What I found most interesting was the variety of work from artist of all mediums including: metal sculptures to vibrant watercolors, silkscreen printmaking to fine jewelry, colored marker drawings to hand-blown glass pieces, traditional oils to mixed mediums. I was truly in awe of the talent, dedication and life created by these artists.
As an artist, I'm always curious how other artists came to purse their creativity and artistry. I took the time to talk with a few select artists about their works. In talking to one lady, I found that her silkscreen printmaking took years and years of schooling to learn and build her business. How unique and how interesting her work was. They were very simple images placed on clean wine paper and neatly framed - images such as animals and objects like an airplane or train. When I asked her who purchased her art and who follows her she said, her style appeals to adults with children who love the whimsical and comic book like depictions. Sometime these adults buy her work to decorate their child's room with or sometime its actually for their own personal enjoyment on their office walls.
When I step outside of my own watercolor-focused art and experience an amazing event like this that brings together a true mélange of artists, I can't help but to be infused with new inspiration and appreciation for the arts.
March 29th, 2015
The last year or so I've been asked by friends and family subjects to paint or given ideas by them for my next work.
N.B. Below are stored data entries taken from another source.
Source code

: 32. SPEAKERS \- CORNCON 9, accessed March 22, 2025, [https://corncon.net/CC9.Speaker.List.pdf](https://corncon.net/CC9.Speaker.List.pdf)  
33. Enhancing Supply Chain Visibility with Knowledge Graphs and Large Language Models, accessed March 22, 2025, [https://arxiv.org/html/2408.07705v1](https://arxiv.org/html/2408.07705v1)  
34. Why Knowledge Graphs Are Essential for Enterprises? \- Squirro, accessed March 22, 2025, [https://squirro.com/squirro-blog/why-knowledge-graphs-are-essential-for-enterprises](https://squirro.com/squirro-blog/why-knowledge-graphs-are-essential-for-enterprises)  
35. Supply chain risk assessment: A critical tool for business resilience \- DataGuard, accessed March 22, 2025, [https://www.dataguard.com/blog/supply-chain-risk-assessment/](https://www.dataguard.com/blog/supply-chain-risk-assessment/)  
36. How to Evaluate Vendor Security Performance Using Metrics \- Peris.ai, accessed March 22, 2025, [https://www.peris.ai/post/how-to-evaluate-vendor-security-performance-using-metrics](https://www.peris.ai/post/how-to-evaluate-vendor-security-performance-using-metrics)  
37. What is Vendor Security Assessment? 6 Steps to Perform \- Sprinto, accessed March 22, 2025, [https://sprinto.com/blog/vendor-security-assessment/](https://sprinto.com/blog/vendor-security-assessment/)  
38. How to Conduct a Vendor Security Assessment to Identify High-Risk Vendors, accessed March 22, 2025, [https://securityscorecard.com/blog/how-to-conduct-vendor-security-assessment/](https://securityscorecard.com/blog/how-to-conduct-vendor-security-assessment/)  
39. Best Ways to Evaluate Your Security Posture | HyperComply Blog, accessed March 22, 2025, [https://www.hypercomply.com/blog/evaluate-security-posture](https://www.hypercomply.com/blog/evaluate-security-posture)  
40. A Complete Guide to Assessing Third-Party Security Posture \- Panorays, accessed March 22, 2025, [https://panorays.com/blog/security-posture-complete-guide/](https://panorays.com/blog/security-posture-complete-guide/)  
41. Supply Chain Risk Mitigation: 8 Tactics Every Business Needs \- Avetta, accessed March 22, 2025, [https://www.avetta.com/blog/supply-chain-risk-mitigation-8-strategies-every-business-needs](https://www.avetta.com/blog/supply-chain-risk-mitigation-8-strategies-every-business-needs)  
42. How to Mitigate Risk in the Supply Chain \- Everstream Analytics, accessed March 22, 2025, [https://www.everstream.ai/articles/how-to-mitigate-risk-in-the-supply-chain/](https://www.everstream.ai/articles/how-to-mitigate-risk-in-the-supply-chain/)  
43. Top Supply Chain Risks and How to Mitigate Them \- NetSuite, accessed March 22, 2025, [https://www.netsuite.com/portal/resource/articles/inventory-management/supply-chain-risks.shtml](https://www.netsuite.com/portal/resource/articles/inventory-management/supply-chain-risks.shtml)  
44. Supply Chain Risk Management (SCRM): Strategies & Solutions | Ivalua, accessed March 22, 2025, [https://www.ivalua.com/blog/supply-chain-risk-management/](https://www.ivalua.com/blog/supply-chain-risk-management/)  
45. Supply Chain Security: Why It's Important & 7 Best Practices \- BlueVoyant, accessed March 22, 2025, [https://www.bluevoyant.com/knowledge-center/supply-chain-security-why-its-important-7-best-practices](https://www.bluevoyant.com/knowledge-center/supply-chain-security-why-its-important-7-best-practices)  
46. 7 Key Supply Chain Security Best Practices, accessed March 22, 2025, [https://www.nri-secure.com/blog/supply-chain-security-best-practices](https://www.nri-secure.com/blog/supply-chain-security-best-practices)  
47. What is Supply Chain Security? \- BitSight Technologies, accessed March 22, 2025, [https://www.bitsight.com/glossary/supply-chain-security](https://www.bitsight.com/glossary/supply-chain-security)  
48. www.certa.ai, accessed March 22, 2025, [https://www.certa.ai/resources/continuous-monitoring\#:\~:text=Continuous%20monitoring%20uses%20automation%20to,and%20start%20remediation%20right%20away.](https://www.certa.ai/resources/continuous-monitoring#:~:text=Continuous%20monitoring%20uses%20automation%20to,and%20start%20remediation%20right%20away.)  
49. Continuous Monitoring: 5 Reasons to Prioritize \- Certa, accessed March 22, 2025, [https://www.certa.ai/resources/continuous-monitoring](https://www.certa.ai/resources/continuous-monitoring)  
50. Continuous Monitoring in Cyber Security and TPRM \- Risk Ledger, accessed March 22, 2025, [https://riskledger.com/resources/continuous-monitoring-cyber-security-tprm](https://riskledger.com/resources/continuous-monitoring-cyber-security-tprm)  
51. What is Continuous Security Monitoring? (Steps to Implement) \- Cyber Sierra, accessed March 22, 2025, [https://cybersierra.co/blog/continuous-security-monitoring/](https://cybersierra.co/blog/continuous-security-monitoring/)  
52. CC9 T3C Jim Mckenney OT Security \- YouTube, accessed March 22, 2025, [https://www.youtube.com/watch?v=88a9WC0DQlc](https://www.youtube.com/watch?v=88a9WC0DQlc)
At first I was a little hesitant, but after careful consideration I thought why not paint what someone else has asked for? It started out with my friend who went to Hawaii and got to go snorkeling and fell in love with the sea turtles. She begged me to painted one and so I did. I really hadn't painted any animals prior to this and I'm grateful she asked me to do this because it was the start of the love I have for painting all kinds of animals now.
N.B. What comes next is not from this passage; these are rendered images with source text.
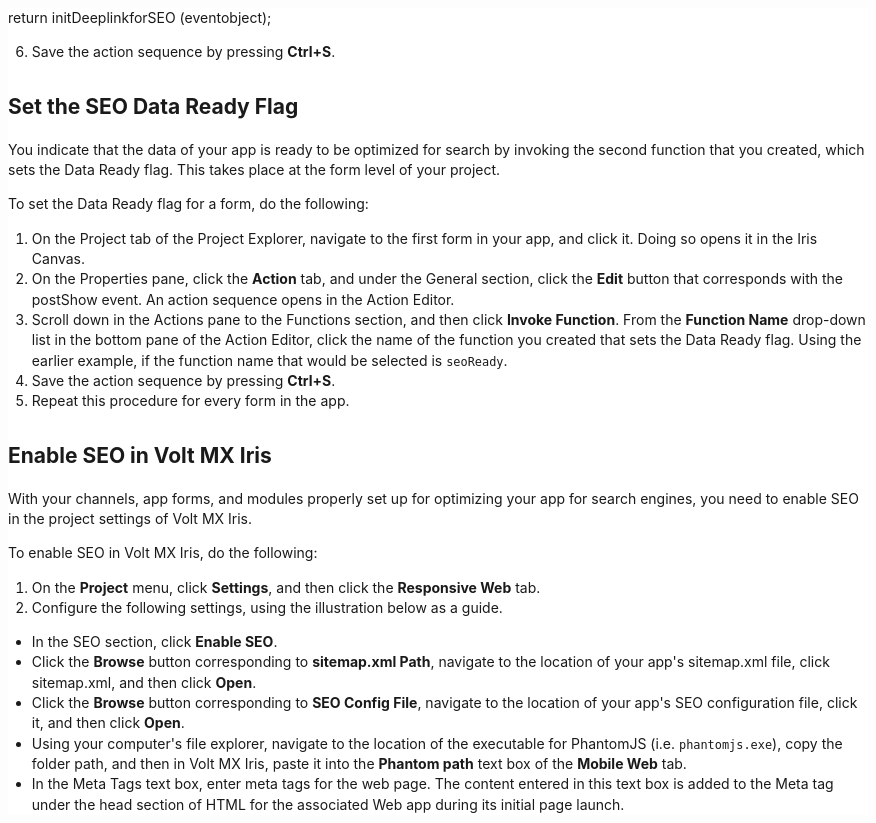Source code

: return initDeeplinkforSEO (eventobject);

6.  Save the action sequence by pressing **Ctrl+S**.

Set the SEO Data Ready Flag
---------------------------

You indicate that the data of your app is ready to be optimized for search by invoking the second function that you created, which sets the Data Ready flag. This takes place at the form level of your project.

To set the Data Ready flag for a form, do the following:

1.  On the Project tab of the Project Explorer, navigate to the first form in your app, and click it. Doing so opens it in the Iris Canvas.
2.  On the Properties pane, click the **Action** tab, and under the General section, click the **Edit** button that corresponds with the postShow event. An action sequence opens in the Action Editor.
3.  Scroll down in the Actions pane to the Functions section, and then click **Invoke Function**. From the **Function Name** drop-down list in the bottom pane of the Action Editor, click the name of the function you created that sets the Data Ready flag. Using the earlier example, if the function name that would be selected is `seoReady`.
4.  Save the action sequence by pressing **Ctrl+S**.
5.  Repeat this procedure for every form in the app.

Enable SEO in Volt MX Iris
--------------------------------

With your channels, app forms, and modules properly set up for optimizing your app for search engines, you need to enable SEO in the project settings of Volt MX Iris.

To enable SEO in Volt MX Iris, do the following:

1.  On the **Project** menu, click **Settings**, and then click the **Responsive Web** tab.
2.  Configure the following settings, using the illustration below as a guide.

*   In the SEO section, click **Enable SEO**.
*   Click the **Browse** button corresponding to **sitemap.xml Path**, navigate to the location of your app's sitemap.xml file, click sitemap.xml, and then click **Open**.
*   Click the **Browse** button corresponding to **SEO Config File**, navigate to the location of your app's SEO configuration file, click it, and then click **Open**.
*   Using your computer's file explorer, navigate to the location of the executable for PhantomJS (i.e. `phantomjs.exe`), copy the folder path, and then in Volt MX Iris, paste it into the **Phantom path** text box of the **Mobile Web** tab.
*   In the Meta Tags text box, enter meta tags for the web page. The content entered in this text box is added to the Meta tag under the head section of HTML for the associated Web app during its initial page launch.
To do something outside of your familiar ways or comfort zone can be terrifying - especially as human begins we tend to always think the worst outcome will reveal its ugly head. What I enjoy most about painting animals is that I get to portray the emotions and feelings that I see in their body shapes, movement, and eyes within their surroundings. A friend complimented a recent work of mine saying I really "captured" what she thought was a "lively" depiction of a cat. It's very rewarding to hear compliments like this.
I continue to paint animals, but have to say I'm now asking for more out of the box ideas for subjects. I have a few suggestions so far and am mulling them over. We'll see what's next....
February 17th, 2015
I recently attended a painting class focused on copying the Masters works of art. George Seraut lived to the age of 31 in the mid 1800s in Paris and is most famous for his "Sunday Afternoon on the Island of La Grande Jatte". While this is one of my favorite paintings of all time, and I've seen it in all it's splendor at the Art Institute of Chicago, the subject matter of this class was "The Eiffel Tower". Seraut was known for his meticulous style of layering dot upon dots which today we would refer to as pixilation. I can only imagine how tedious of work this was and while my class was only three hours I grew tired of dotting.
You see I am a watercolorist by heart and I love the free and flowing form of water media. This was a true test of my "artistry" as I developed more patience and appreciation for different styles and mediums of paint. I was very pleased at the idea of not having to think of "what should I paint next...." or even what colors/tones I would used. It was all right in front of me.
The image for this blog is my final work and I have to say I'm pretty excited. It's so different than anything would create which makes me smile a little bigger. It's true what they say, that attempting to copy a master is really freeing and very educational. Go ahead, give it a whirl.